With these marching orders, I felt the weight come off his shoulders. He was excited. This was an attainable goal. More than that, everyone else was excited. We were going to maybe have an objective, and there’d be some treasure in there probably! And more than one combat!
I got some messages from the DM that had me a little unsure, because I could see the overthinking coming in. “I’ve been working on the ecology of this dungeon,” or “It’s got three-hundred years of history.” Stuff like that is great set-dressing, but I was starting to get concerned that he’d lost his focus on providing the basics, and was wandering off to filigree corners that we weren’t allowed to see.

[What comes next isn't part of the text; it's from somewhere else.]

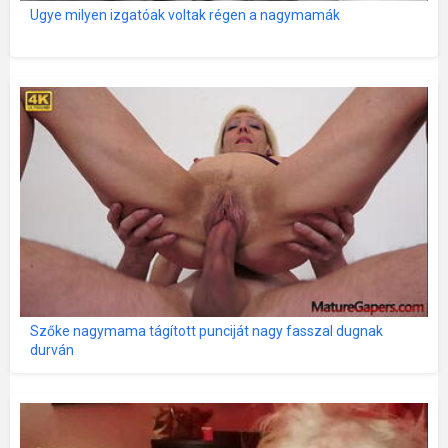
Ugye milyen izgatóak voltak régen a nagymamák
Szőke nagymama tágított punciját nagy fasszal dugnak
durván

When the night came, we got six to eight encounters. Six of them were with the same monster (firenewts) in groups of three to five in featureless stone rooms with one door. Neither hide nor hair was said of dungeon ecology. These firenewts made the dungeon warm and humid, though that was about all the description we got. There was a trap, though it required him asking if we were going to mess with the blatantly dangerous cauldron of boiling muck in the center of the room. To be good sports, we did. It hurt. There was a goblin that we rescued from a cage, but he had nothing to say to us that was interesting, memorable, or tactically advantageous. He didn’t know anything about the dungeon, or its vaunted 300 years history. He wasn’t from around here, but when we prodded, he didn’t want to talk about his homeland. When we told him he was free to go and pointed the way out of the dungeon, he sauntered off.
We cleared the dungeon, got a handful of coins for our trouble, and were left with the sense that while it had technically been what we’d asked for, it hadn’t quite stepped above the level of slaughtering boars in Goldshire. It hadn’t felt like D&D. We went around the table, thanked each other, and agreed that we’d have to get together again sometime to roll some more dice. But we never did.
The campaign, we decided had run its course. The DM agreed it was probably for the best. He was getting burnt out, anyway.